To be fair, Metro Transit Police have avoided George Floyd, Philando Castile, level of controversy to date. But continued focus on police “enforcement” will bring a “critical incident event” to the WMATA system.
Reducing everything to profit and loss essentially erodes public service. Indeed, the extreme focus on “profit” has led corporations to raise prices for everything so that the Chief Executive Officer can meet his or her “performance goals”.
The concerns of the people who live here are discarded as unimportant. And, we have an “inflation” result.

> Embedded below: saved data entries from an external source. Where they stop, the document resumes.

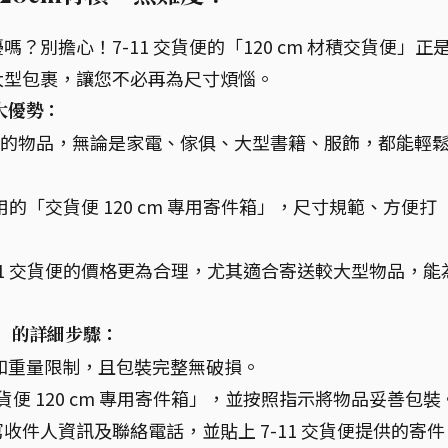
別擔心！7-11 交貨便的「120 cm 材積交貨便」正
大型包裹，讓您不必再為尺寸煩惱。
三大優勢：
 材積的物品，無論是家電、傢俱、大型書籍、服飾，都能輕
專用的「交貨便 120 cm 專用寄件箱」，尺寸規範、方便打
11 交貨便的價格更為合理，尤其適合寄送較大型物品，能
貨便」的詳細步驟：
寸和重量限制，且包裝完整無破損。
「交貨便 120 cm 專用寄件箱」，並按照指示將物品妥善包裝
收件人資訊及聯絡電話，並貼上 7-11 交貨便提供的寄件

The Federal Reserve Chairman, Jerome Powell, a multimillionaire, decided that there must be widespread unemployment among the poor and middle class. He, his family, and his friends will endure none of it.
The politicians in this area, the Mayor of the District of Columbia, the Governors of Maryland and Virginia, have been silent in explaining the terrible results that will come from Federal Reserve policy. Or, watch the CNBC television series, “American Greed” to see the wickedness that results from a sole focus on “profit”.
WMATA: A Public Good and Public Service
I urge WMATA policymakers and the governments of the District of Columbia, Maryland, and Virginia to focus more on what is the purpose of our Metro system. I think a broad transit subsidy is preferential to a fine, which is the start of a pathway to violence and personal ruin, financially and literally.